# Why We Keep Doing This.....



## Slanks (Feb 21, 2009)

We have a large yard display with a couple dozen pneumatics and even more static props. Setup began 9/27 and we have been operating all month. By this time, we are pretty tired maintaining everything while fighting the elements as well as maintaining our day lives. It's the time of year when we question if all the work is worth it or maybe it is time to scale back or even move on entirely. Stamp collecting starts to look pretty inviting....

Then, last night I went outside and a 6 year old girl ran up to me and pressed a piece of paper and a candy bar into my hand. I read the paper and it was a Thank You note, written by her, thanking us for decorating our yard! Her father said she had wanted to thank us and give us candy!

That's the kind of stuff that keeps us going!!!


----------



## Irish Witch (Sep 24, 2012)

awww thats so sweet, you can always trust kids to tell you the truth and brighten your day


----------



## spinwitch (Jun 14, 2009)

We do it because we create magic. I have other hobbies, but only this one get that special awed look in other people's eyes (children and adults alike).


----------



## jaege (Aug 23, 2009)

spinwitch said:


> We do it because we create magic. I have other hobbies, but only this one get that special awed look in other people's eyes (children and adults alike).


We are the magic makers and we are the dreamers of dreams...


----------



## plutotek (Oct 25, 2012)

Yes, it's the little girl that rides her bike in front of the house for a month just to see what may happen in our yard even though she never comes around any other time, or it's the little boy that sees we don't have the display up and is worried that we won't get it done in time. It's also the adults that keep making the numerous surreptitious drive-by to see what's going on this year.
##############################
§ Action item a
Set down the forum thread about why members keep building their yard displays, word for word and in full.

§ Data shown
##############################
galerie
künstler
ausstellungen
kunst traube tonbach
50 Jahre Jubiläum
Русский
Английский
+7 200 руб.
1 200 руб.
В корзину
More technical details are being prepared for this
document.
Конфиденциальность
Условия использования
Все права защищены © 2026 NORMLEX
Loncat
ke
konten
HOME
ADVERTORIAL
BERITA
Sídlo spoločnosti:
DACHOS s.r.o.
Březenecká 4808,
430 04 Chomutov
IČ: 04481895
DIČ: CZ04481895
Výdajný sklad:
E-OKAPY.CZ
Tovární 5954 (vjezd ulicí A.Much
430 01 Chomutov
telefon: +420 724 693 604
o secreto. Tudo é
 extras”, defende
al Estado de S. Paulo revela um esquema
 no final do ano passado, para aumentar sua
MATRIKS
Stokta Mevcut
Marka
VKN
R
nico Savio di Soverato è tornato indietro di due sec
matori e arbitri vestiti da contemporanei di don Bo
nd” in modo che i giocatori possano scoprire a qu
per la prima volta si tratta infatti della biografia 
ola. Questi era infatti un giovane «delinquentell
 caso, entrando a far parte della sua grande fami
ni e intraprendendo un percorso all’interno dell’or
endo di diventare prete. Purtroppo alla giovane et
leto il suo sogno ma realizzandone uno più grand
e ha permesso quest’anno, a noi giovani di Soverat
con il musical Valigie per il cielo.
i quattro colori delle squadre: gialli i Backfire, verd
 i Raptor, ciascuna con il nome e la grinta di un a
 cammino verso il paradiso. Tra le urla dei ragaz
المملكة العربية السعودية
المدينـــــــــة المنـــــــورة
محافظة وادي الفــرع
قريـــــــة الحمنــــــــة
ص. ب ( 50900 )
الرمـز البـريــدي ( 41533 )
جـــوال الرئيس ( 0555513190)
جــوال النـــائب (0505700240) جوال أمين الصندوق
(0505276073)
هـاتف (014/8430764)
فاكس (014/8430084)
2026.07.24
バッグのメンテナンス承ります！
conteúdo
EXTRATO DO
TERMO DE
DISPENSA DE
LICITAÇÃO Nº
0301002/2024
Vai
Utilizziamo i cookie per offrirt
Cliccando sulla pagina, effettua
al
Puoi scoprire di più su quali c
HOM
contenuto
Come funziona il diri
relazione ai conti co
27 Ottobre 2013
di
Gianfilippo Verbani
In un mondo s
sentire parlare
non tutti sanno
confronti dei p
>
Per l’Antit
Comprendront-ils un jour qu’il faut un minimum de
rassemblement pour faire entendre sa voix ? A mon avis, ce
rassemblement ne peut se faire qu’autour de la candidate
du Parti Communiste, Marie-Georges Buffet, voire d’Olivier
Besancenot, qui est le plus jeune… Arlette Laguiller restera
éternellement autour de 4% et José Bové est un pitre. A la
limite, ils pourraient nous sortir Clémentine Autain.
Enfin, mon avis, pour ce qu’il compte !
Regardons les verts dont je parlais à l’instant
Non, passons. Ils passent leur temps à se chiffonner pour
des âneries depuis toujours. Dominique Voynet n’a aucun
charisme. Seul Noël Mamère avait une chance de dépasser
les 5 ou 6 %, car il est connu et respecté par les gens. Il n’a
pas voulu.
##############################
§ Action item b
Extract the lines of the listing from its first line through the line holding "Условия использования", inclusive, reproducing each one verbatim.

§ Answer box a
# Why We Keep Doing This.....



## Slanks (Feb 21, 2009)

We have a large yard display with a couple dozen pneumatics and even more static props. Setup began 9/27 and we have been operating all month. By this time, we are pretty tired maintaining everything while fighting the elements as well as maintaining our day lives. It's the time of year when we question if all the work is worth it or maybe it is time to scale back or even move on entirely. Stamp collecting starts to look pretty inviting....

Then, last night I went outside and a 6 year old girl ran up to me and pressed a piece of paper and a candy bar into my hand. I read the paper and it was a Thank You note, written by her, thanking us for decorating our yard! Her father said she had wanted to thank us and give us candy!

That's the kind of stuff that keeps us going!!!


----------



## Irish Witch (Sep 24, 2012)

awww thats so sweet, you can always trust kids to tell you the truth and brighten your day


----------



## spinwitch (Jun 14, 2009)

We do it because we create magic. I have other hobbies, but only this one get that special awed look in other people's eyes (children and adults alike).


----------



## jaege (Aug 23, 2009)

spinwitch said:


> We do it because we create magic. I have other hobbies, but only this one get that special awed look in other people's eyes (children and adults alike).


We are the magic makers and we are the dreamers of dreams...


----------



## plutotek (Oct 25, 2012)

Yes, it's the little girl that rides her bike in front of the house for a month just to see what may happen in our yard even though she never comes around any other time, or it's the little boy that sees we don't have the display up and is worried that we won't get it done in time. It's also the adults that keep making the numerous surreptitious drive-by to see what's going on this year.

§ Answer box b
galerie
künstler
ausstellungen
kunst traube tonbach
50 Jahre Jubiläum
Русский
Английский
+7 200 руб.
1 200 руб.
В корзину
More technical details are being prepared for this
document.
Конфиденциальность
Условия использования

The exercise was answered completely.